- Other names: MonoMAC/DCML, monocytopenia and mycobacterium avium complex/dendritic cell, monocyte, B and NK lymphocyte deficiency
- Specialty: Medical genetics

= MonoMAC =

MonoMAC or MonoMAC syndrome is a rare autosomal dominant syndrome associated with: monocytopenia, B and NK cell lymphopenia; mycobacterial, viral, fungal, and bacterial opportunistic infections; and virus infection-induced cancers. The disorder often progresses to the development of myelodysplasia, myeloid leukemias, and other types of cancer. MonoMAC is a life-threatening and precancerous disorder.

Inactivating mutations in one of the two parental GATA2 genes is responsible for the many diverse presentations of a genetic disorder that groups these presentations together into a single disease termed GATA2 deficiency. These autosomal dominant mutations are known or presumed to cause a reduction, i.e. a haploinsufficiency, in the cellular levels of the gene's product, GATA2. The GATA2 protein is a transcription factor critical for the embryonic development, maintenance, and functionality of blood-forming, lympathic-forming, and other tissue-forming stem cells. In consequence of these mutations, cellular levels of GATA2 are deficient and individuals develop over time hematological, immunological, lymphatic, and/or other disorders that may begin as apparently benign abnormalities but commonly progress to severe organ (e.g. lung) failure, enhanced susceptibility to opportunistic infections, virus infection-induced cancers, the myelodysplastic syndrome, and/or various types of leukemia. MonoMAC is a presentation of GATA2 deficiency that involves primarily signs and symptoms of immune deficiency that cause an extremely high susceptibility to infections and infection-induced benign and malignant tumors. In addition to this, however, MonoMAC-afflicted individuals often show one or more signs and symptoms of other GATA2 presentations.

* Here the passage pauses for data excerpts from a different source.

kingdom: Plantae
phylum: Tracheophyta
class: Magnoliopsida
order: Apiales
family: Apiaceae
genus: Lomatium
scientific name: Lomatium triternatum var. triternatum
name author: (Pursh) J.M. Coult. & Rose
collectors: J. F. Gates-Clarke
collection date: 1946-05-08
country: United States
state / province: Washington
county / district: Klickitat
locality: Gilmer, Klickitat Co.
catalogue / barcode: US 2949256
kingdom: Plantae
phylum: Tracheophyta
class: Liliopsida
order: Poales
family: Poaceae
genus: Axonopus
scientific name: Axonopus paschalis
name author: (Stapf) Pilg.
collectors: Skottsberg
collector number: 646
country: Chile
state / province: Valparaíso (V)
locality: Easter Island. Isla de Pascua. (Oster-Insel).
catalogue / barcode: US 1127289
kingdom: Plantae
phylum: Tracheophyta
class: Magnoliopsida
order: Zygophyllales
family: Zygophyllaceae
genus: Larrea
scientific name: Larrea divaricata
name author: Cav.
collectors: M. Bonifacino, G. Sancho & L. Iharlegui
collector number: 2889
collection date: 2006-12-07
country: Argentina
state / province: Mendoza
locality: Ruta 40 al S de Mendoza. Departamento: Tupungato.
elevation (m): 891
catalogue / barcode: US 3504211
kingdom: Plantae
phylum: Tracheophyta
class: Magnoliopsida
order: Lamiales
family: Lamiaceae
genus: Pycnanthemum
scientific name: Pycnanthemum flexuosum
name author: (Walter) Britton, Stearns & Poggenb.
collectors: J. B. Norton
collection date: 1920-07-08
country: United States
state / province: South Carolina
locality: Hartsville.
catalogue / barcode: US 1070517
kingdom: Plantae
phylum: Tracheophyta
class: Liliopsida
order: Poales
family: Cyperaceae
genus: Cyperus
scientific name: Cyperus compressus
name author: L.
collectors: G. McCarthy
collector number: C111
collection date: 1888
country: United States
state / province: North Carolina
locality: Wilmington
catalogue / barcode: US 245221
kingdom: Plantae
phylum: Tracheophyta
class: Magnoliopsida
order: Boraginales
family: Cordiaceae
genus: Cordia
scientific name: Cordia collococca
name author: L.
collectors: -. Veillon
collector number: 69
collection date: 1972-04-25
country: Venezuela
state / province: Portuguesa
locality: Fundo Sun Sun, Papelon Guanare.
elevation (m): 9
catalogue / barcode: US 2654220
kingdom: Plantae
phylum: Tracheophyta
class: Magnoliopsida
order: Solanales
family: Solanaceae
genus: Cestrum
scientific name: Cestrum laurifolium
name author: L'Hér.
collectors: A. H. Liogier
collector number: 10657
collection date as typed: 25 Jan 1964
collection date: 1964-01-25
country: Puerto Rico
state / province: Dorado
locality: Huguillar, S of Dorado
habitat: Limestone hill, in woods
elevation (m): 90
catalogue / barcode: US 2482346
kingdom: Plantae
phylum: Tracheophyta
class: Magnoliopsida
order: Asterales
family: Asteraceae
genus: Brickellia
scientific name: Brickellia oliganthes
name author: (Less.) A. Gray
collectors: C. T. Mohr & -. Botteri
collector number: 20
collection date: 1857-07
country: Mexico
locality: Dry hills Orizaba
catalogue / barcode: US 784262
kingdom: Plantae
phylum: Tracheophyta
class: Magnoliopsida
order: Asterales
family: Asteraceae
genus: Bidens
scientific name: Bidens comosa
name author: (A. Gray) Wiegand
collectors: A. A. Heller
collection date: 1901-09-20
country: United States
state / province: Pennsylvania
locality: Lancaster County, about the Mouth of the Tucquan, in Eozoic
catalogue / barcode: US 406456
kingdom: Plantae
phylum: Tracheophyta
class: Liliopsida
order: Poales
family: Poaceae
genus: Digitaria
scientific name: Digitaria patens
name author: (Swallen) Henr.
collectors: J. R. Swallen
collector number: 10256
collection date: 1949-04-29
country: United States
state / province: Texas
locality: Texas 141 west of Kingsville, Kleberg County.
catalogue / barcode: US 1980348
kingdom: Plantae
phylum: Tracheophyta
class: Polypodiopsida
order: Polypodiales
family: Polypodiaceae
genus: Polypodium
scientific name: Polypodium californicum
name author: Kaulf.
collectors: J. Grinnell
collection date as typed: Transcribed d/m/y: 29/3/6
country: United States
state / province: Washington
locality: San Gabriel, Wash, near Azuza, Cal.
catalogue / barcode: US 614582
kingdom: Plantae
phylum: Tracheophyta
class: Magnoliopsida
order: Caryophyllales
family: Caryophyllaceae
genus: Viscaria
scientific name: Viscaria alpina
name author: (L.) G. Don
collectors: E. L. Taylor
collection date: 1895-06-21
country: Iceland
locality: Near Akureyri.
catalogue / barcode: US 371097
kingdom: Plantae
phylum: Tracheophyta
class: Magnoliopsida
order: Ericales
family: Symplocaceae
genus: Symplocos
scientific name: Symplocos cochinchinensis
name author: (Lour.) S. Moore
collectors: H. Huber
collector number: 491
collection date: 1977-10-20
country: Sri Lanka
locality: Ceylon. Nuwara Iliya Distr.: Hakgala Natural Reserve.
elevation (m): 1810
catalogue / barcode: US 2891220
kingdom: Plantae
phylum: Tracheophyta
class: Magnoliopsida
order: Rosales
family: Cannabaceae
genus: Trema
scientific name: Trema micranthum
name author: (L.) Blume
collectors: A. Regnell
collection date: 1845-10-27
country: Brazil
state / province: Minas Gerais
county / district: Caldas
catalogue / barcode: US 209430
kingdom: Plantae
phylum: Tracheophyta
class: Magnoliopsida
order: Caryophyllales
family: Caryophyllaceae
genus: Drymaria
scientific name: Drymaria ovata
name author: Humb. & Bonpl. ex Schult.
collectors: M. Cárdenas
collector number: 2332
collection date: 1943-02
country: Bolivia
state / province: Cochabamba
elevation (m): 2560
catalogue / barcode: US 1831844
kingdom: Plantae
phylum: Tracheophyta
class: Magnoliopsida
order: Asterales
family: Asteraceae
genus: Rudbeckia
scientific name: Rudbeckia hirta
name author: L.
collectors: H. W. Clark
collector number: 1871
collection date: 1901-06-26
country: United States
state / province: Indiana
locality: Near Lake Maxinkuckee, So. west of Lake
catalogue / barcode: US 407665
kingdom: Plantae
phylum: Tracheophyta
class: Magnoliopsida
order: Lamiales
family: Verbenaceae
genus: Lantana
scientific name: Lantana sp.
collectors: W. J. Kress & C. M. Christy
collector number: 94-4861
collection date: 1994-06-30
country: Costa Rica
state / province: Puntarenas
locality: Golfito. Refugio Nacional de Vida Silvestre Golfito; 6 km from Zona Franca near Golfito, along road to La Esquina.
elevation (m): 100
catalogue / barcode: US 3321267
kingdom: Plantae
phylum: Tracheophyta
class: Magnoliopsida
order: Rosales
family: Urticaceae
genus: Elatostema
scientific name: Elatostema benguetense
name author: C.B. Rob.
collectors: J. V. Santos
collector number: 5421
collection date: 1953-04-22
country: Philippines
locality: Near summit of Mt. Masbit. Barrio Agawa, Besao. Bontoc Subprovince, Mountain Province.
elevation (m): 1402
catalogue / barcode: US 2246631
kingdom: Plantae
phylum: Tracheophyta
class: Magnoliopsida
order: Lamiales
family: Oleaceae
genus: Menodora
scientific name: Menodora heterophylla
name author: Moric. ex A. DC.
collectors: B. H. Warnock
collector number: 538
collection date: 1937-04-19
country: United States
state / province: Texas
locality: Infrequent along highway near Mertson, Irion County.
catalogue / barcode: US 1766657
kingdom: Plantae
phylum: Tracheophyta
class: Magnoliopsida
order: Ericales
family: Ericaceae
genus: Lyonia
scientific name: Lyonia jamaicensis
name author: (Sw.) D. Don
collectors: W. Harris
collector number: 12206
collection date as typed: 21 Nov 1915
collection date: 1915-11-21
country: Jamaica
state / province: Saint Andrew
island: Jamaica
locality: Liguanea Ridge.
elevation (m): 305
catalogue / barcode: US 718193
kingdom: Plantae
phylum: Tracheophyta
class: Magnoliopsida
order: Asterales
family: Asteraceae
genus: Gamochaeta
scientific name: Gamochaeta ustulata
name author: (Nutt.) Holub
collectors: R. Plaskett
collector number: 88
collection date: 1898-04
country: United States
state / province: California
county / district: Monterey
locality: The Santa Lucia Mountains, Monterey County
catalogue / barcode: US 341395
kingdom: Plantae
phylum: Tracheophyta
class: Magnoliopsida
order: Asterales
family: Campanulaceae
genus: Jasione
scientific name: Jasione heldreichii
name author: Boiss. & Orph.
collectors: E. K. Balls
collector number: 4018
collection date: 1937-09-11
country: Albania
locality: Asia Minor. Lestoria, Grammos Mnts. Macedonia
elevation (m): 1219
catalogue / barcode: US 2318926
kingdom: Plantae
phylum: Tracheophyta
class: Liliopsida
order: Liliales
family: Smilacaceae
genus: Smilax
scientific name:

MonoMAC was first described by Vihn and colleagues in 2010 as an autosomal dominant familial disease. One year later, Dickinson and colleagues discovered that the MonoMAC disorder in four individuals was associated with any one of four different mutations in the GATA2 gene. Subsequent studies identified numerous other GATA2 gene mutations that are associated with the development of MonoMAC, showed that these mutations inactivated or were considered likely to inactivate one of two parental GATA2 genes, and found that essentially all individuals with MonoMAC had one of the mutations known or considered to inactivate GATA2.

==Signs and symptoms==
This syndrome is characterized by an increased susceptibility to disseminated nontuberculous mycobacterial infections, viral infections, especially with human papillomaviruses, and fungal infections, primarily histoplasmosis, and molds. There is profound monocytopenia, B lymphocytopenia and NK lymphocytopenia. Patients have an increased chance of developing malignancies, including: myelodysplasia/leukemia vulvar carcinoma, metastatic melanoma, cervical carcinoma, Bowen disease of the vulva, and multiple Epstein–Barr virus(+) leiomyosarcoma. Patients may also develop pulmonary alveolar proteinosis without mutations in the granulocyte-macrophage colony-stimulating factor receptor or anti-granulocyte-macrophage colony-stimulating factor autoantibodies. Last, patients may develop autoimmune phenomena, including lupus like syndromes, primary biliary cirrhosis or aggressive multiple sclerosis.

Of the 26, now 28, patients probably afflicted by this syndrome, 48% died of causes ranging from cancer to myelodysplasia with a mean age at death of 34.7 years and median age of 36.5 years.

Clinical features and complications of the syndrome
| Clinical feature | Overall (%) | Autosomal dominant patients (%) | Sporadic patients (%) |
Infection
| Mycobacteria | 78 | 86 | 73 |
| HPV | 78 | 86 | 73 |
| Fungi | 28 | 43 | 18 |
Complication
| PAP | 33 | 29 | 36 |
| Panniculitis/erythema nodosum | 33 | 29 | 36 |
| Myelodiysplasia/acute myeloid leukemia | 50 | 71 | 36 |
| Death | 28 | 43 | 18 |

==Genetics==
12 distinct mutations in the GATA2 gene have been identified. They include missense mutations affecting the zinc finger-2 domain and insertion/deletion mutations leading to frameshifts and premature termination.

==Diagnosis==
Identification of associated mutations in the GATA2 gene is diagnostic. GATA2 sequencing is offered by the Molecular Diagnostics Laboratory at Hospital Sainte-Justine (CHUSJ), Mayo Clinic and LabCorp/Invitae.

==Treatment==
Bone marrow transplants are currently the only treatment.